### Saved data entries
◆ ◆ ◆

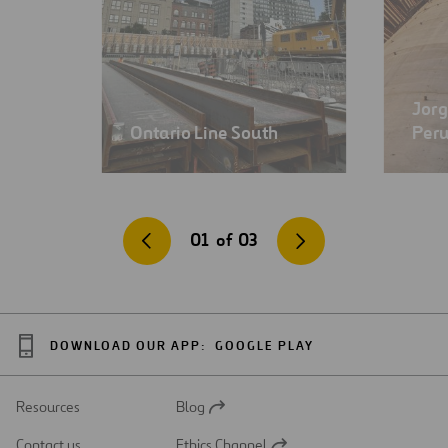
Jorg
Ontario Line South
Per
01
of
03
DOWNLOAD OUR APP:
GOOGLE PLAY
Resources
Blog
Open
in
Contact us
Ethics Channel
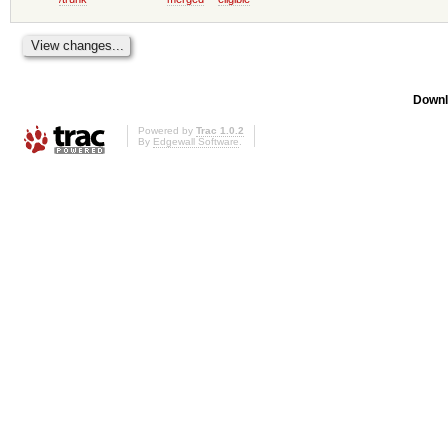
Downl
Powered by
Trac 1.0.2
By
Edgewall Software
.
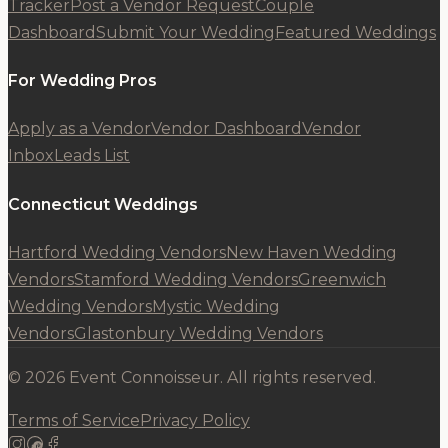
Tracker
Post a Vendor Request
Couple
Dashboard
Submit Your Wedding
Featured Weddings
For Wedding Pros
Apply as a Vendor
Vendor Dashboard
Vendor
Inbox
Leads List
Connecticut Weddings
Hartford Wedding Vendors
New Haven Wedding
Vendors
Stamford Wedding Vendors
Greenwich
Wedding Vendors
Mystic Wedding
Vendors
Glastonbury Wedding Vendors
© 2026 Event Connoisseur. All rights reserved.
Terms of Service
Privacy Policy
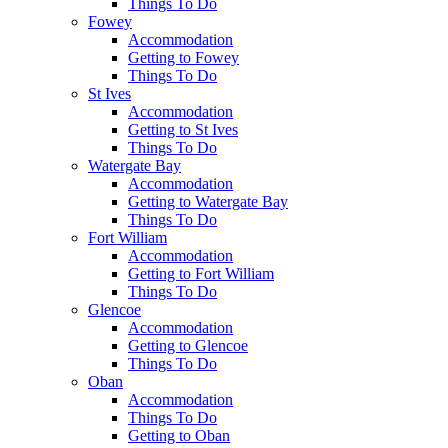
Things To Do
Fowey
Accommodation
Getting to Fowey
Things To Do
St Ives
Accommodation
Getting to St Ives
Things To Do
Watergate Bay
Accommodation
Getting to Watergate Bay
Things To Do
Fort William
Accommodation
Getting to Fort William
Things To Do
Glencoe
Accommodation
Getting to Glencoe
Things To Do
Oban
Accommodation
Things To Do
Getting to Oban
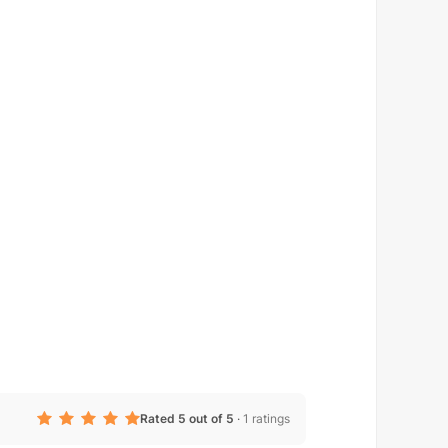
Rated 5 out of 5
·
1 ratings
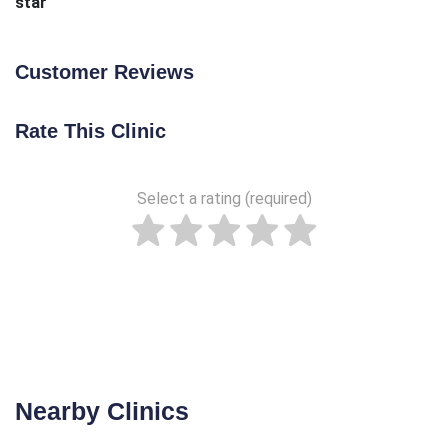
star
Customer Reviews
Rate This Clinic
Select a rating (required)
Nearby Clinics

◆ ◆ ◆

### Work task
Write out the lines from the one containing "Rated 5 out of 5" through the last line of the saved data entries, including both ends, and omit the pictures.

### Solution for this task
Rated 5 out of 5
·
1 ratings
star
Customer Reviews
Rate This Clinic
Select a rating (required)
Nearby Clinics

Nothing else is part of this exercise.